This will be an informal conversation with Elizabeth Steinway about her current research on early modern gynecological texts, pregnancy portraits, and the dramatic representation of pregnant queens and royal wombs. Dr. Steinway’s examination of the spectacle of pregnancy speaks to the continued cultural fascination with the identification of pregnant bodies, particularly those on the public stage (Rihanna’s recent Super Bowl performance, anyone?). 
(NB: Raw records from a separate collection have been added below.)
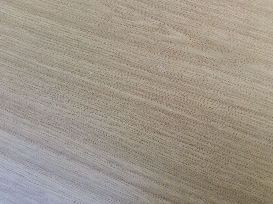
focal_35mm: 32
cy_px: 102
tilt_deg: -71.8
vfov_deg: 44.1
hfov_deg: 56.9
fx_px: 252
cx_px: 136
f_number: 2.4
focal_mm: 3.3
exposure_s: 1/146
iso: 32
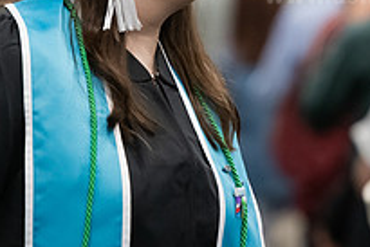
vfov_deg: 2.7
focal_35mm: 510
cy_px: 33
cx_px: 182
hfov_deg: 4.0
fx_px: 5245
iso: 3200
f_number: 3.2
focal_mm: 180
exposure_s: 1/200
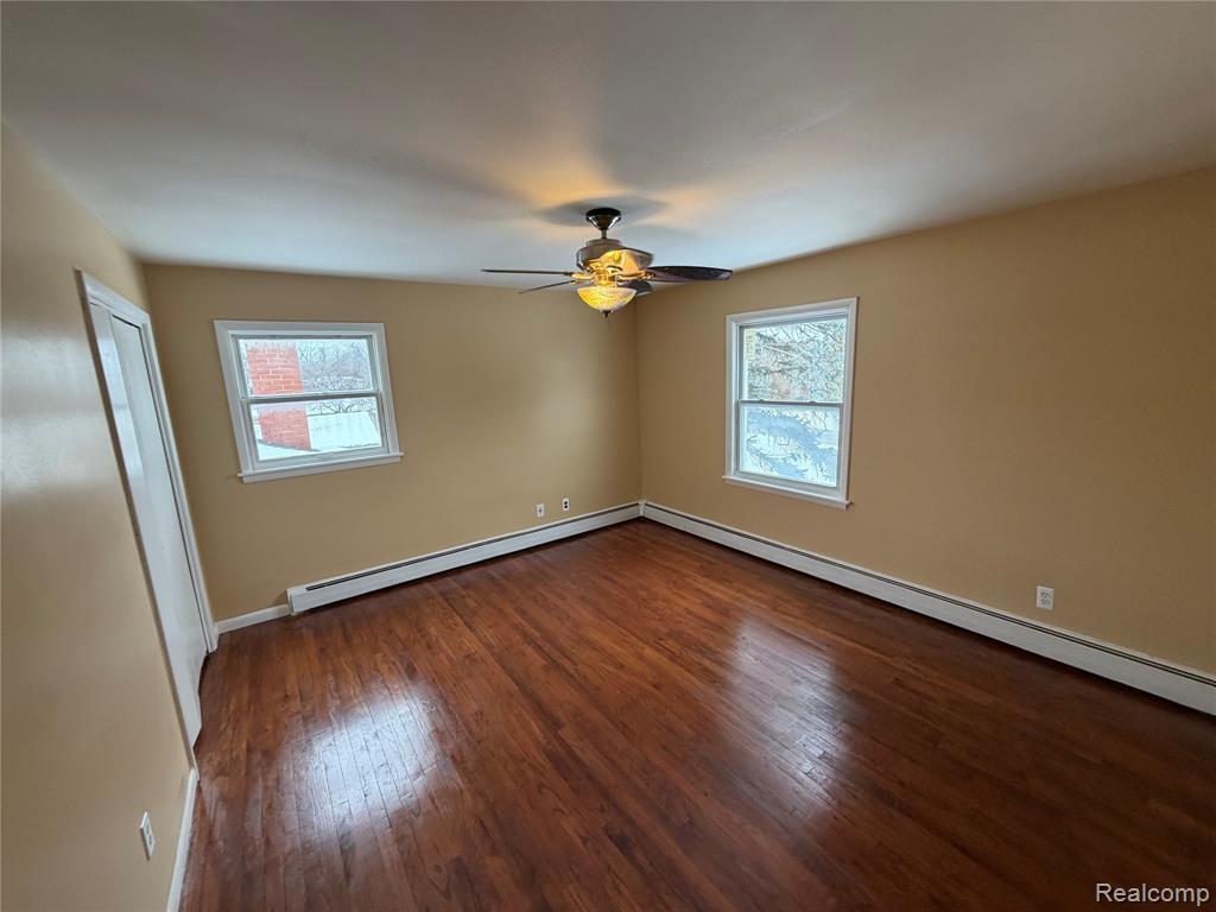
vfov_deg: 85.7
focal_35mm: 14
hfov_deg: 102.1
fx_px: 492
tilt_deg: -7.1
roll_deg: +3.1
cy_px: 456
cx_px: 608
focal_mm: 2.22
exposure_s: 1/120
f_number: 2.2
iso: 125
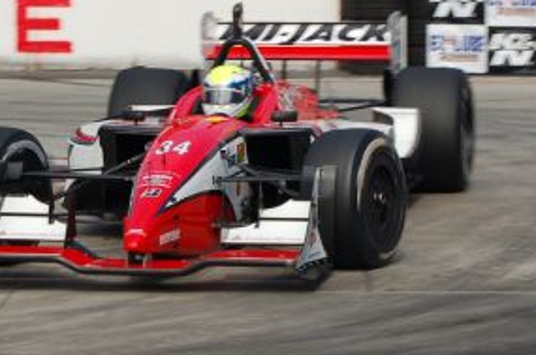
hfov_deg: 9.3
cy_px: 142
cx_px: 135
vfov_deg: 6.2
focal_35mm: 221
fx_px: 3285
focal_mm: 70
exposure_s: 1/160
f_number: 16
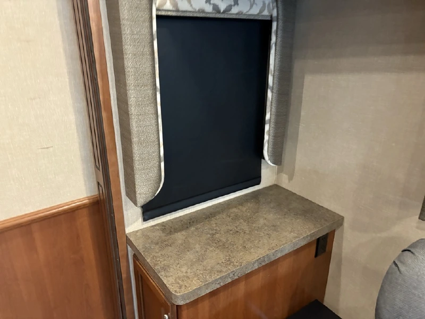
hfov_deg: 67.3
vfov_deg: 53.1
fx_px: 319
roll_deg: -0.3
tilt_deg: -21.0
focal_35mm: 26
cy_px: 160
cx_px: 212
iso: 640
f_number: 1.6
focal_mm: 5.96
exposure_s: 1/30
The performance of queenship is bound up in the spectacle of both pregnancy and maternity. In 1533, Anne Boleyn was five months pregnant at her coronation, and her reproductive status was celebrated with commendatory verses that commented on her future as “a fruitful mother of men-children.” Anne did not produce these desired male children, and her reproductive body was the subject of public discourse throughout her time as queen consort. Similar investment in the royal womb carried over to the queens that followed her; the womb, in particular, was represented as either conducive to the health of the nation or hostile to its stability. In early modern England, the desire to see and understand the womb is reflected in the proliferation of gynecological texts published in the sixteenth- and seventeenth-centuries. With contemporary reproductive discourses that increasingly focused on visualizing the womb, the body of the queen becomes a productive space to examine how early modern theories of reproduction manifest on a larger stage, both theatrically and politically.